Every time Paul was called "Beefy" he wrote about it in a diary. For two years he recorded every detail and, as he learned to ignore the playground insults, the bullying stopped.
Now a strapping 15-year-old, with plans to make computer games, Paul can look back at his experience with a grin.
However, teaching staff at Oakdale comprehensive in Caerphilly are always on the look-out for the latest victim.
Pam Scourfield, deputy head, urged Paul to keep the diary but she believes every case is different. In one, a bully's dad was terminally ill, and he was taking it out on a fellow pupil.
The situation was resolved when the bully told of his despair and wrote to his victim's family saying sorry.
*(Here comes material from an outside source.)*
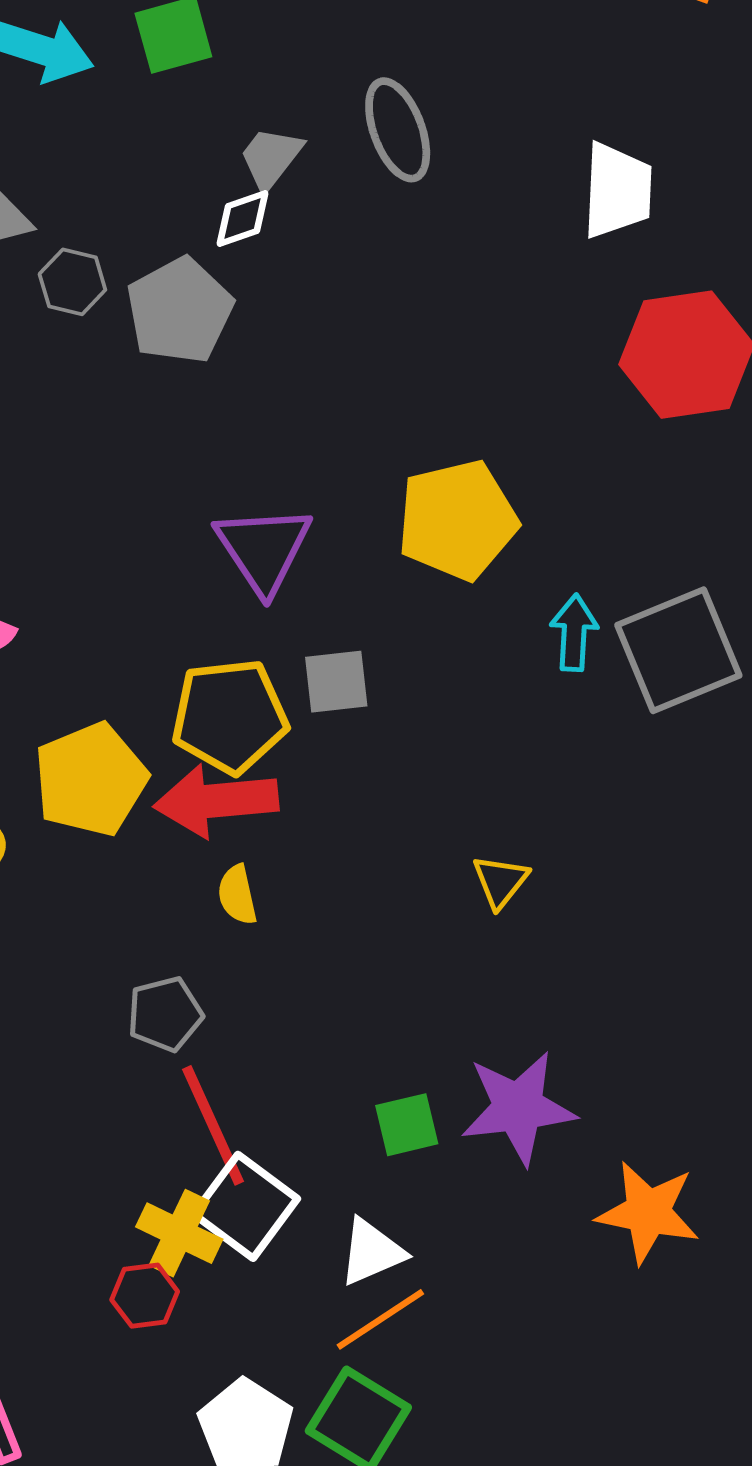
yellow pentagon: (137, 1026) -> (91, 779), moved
The school's anti-bullying policy urges victims to come forward, but it also offers salvation for the bully. Special assemblies have been held all this week. Karen Burns, head of support and guidance, believes there are always two sides.
Rows between friends can escalate into bullying complaints, only for the warring pupils to make up the next day. However, complaints are taken seriously, and "observers" placed on school buses and in the yard to check out bullies.
An anti-bullying post box is left out for victims unwilling to tell someone face to face.
The school prides itself on its low level of bullying - with not one report of in-school mobile phone or text bullying. Physical assaults are also rare.